-- START OF INFORMATION SUPPLIED --

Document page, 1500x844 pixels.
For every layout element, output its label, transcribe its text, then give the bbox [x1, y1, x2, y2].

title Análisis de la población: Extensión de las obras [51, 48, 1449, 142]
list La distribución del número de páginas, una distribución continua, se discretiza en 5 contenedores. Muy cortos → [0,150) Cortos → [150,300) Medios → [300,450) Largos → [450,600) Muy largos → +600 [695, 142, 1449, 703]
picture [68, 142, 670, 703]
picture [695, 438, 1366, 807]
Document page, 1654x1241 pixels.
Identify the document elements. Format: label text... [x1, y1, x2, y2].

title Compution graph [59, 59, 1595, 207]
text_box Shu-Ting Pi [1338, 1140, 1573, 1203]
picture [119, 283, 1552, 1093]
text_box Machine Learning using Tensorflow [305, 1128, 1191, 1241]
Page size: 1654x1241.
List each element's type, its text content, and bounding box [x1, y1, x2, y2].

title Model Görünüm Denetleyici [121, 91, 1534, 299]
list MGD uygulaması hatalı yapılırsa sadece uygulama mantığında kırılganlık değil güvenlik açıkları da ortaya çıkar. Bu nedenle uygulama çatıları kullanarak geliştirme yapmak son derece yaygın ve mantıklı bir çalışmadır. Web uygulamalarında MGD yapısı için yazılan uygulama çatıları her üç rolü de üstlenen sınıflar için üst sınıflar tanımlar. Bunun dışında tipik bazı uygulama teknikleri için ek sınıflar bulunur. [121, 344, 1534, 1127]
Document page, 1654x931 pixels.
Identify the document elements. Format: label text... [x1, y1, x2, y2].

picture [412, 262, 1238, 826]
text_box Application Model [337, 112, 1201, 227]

-- END OF INFORMATION SUPPLIED --

EXERCISE OBJECTIVE >>
Please reproduce all of the data above, line for line, with no changes.

FULL RESPONSE >>
Document page, 1500x844 pixels.
For every layout element, output its label, transcribe its text, then give the bbox [x1, y1, x2, y2].

title Análisis de la población: Extensión de las obras [51, 48, 1449, 142]
list La distribución del número de páginas, una distribución continua, se discretiza en 5 contenedores. Muy cortos → [0,150) Cortos → [150,300) Medios → [300,450) Largos → [450,600) Muy largos → +600 [695, 142, 1449, 703]
picture [68, 142, 670, 703]
picture [695, 438, 1366, 807]
Document page, 1654x1241 pixels.
Identify the document elements. Format: label text... [x1, y1, x2, y2].

title Compution graph [59, 59, 1595, 207]
text_box Shu-Ting Pi [1338, 1140, 1573, 1203]
picture [119, 283, 1552, 1093]
text_box Machine Learning using Tensorflow [305, 1128, 1191, 1241]
Page size: 1654x1241.
List each element's type, its text content, and bounding box [x1, y1, x2, y2].

title Model Görünüm Denetleyici [121, 91, 1534, 299]
list MGD uygulaması hatalı yapılırsa sadece uygulama mantığında kırılganlık değil güvenlik açıkları da ortaya çıkar. Bu nedenle uygulama çatıları kullanarak geliştirme yapmak son derece yaygın ve mantıklı bir çalışmadır. Web uygulamalarında MGD yapısı için yazılan uygulama çatıları her üç rolü de üstlenen sınıflar için üst sınıflar tanımlar. Bunun dışında tipik bazı uygulama teknikleri için ek sınıflar bulunur. [121, 344, 1534, 1127]
Document page, 1654x931 pixels.
Identify the document elements. Format: label text... [x1, y1, x2, y2].

picture [412, 262, 1238, 826]
text_box Application Model [337, 112, 1201, 227]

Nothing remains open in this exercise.